Prime minister Sheikh Hasina on Wednesday urged foreign investors to take advantage offered by Bangladesh to expand their businesses. ‘The government of Bangladesh is committed to stay on its upward course to attract FDI and maintain investment-friendly environment for our economic development,’ she said. The prime minister was inaugurating International Investment Forum-2014, organised by the Board of Investment at Pan Pacific Sonargaon Hotel in Dhaka.
Welcoming the investors to be part in making Bangladesh’s dynamic and growing economy, Hasina said, ‘Please find out for yourselves what Bangladesh can offer’.
‘We hope Bangladesh’s economic progress will be a continuous process and we can build on the success of this forum to generate further interest in improving trade and investment in the region.’
BoI organised the Forum attended by about 273 local and foreign investors from about twenty-one countries, aimed at attracting investment in potential sectors by offering investment opportunities and incentives by the government.
Finance minister AMA Muhith, Federation of Bangladesh Chamber of Commerce and Industry president Kazi Akram Uddin Ahmed, France-Bangladesh Chamber of Commerce & Industry president and Lafarge Surma Cement chief executive officer Tarek Ahmed, and secretary of the Prime Minister Office Abul Kalam Azad also spoke on the occasion while BoI executive chairman SA Samad was in the chair.
Hasina said despite global recession and economic meltdown emerging Asian countries achieved tremendous economic growth over the last two decades. Bangladesh also attained average 6.2 per cent growth over the last five years, she said.
‘Many of our neighbouring countries are being graduated from least developed country to developing ones. Sustainable local and foreign investment, regional trade and steps taken for attracting private investment have played crucial role in the economic progress.’
Liberal investment policy has created opportunities for the countries to participate in the regional production process in coherent manner, she said. Terming South Asia as the least integrated region in the world, she said though the region was home of one-fourth population of the world, its total foreign investment was only 2 per cent of the total global investment.
Per capita global investment is $643 while it’s only $20 in this region, Hasina said. Average inter-regional foreign investment in South Asia is only $300 million which is one per cent of total investment of the region, she said.
Hasina said South Asia had a huge market potential for investors with middle group people whose income capacity was rising gradually. Size of its internal market is expanding due to increase of the demands of local people, she said. ‘Investment is getting lucrative as export is going up in multiple sectors.’
The prime minister said in recent years, her government had attached importance on expansion of trade relation based on regional cooperation.

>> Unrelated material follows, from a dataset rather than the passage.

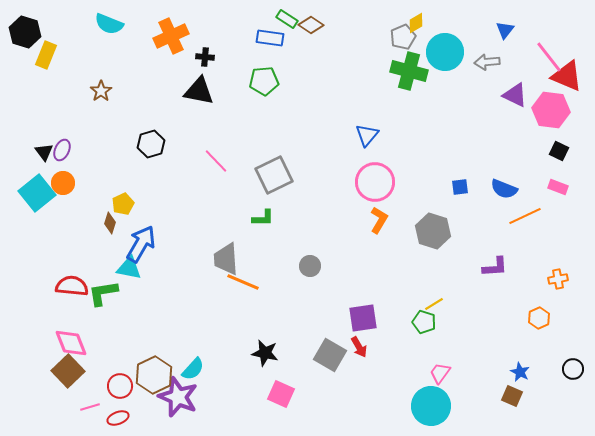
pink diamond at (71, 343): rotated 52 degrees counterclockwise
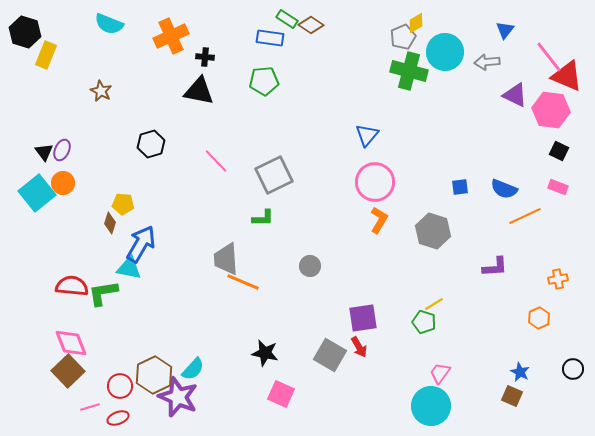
brown star at (101, 91): rotated 10 degrees counterclockwise
yellow pentagon at (123, 204): rotated 30 degrees clockwise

Regional cooperation paved ways for infrastructure development, expansion of trade and market access.
Other South Asian nations, like Bangladesh, are taking lesson from the global development concepts and came forward for economic reform for accelerating their growth, she said.

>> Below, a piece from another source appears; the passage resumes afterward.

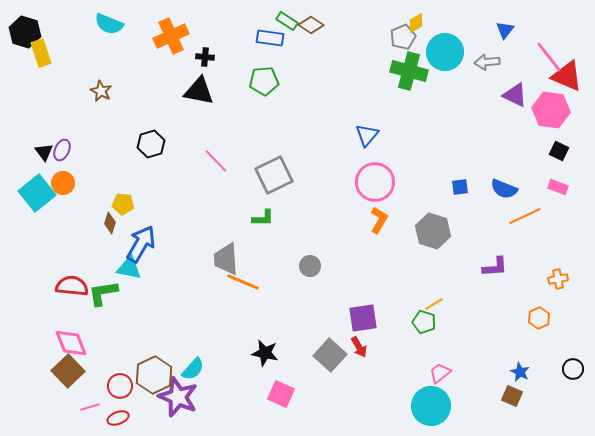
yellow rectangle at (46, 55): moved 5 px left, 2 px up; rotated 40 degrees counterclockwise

Hasina said she gave special importance to Bay of Bengal triangular growth. This growth might act as catalyst to enhance our trade and investment among the South and East Asian nation including China and Japan, she said.
Saying that Bangladesh’s trade prospect is directly related to the water territory, the prime minister noted that Bangladesh’s maritime territory with India and Myanmar without demarcation was a big development barrier for the country. ‘Now we have found a friendly solution of the problem and every country has got their legitimate share of the ocean.’
The prime minister unwrapped some publications of the BoI on the occasion.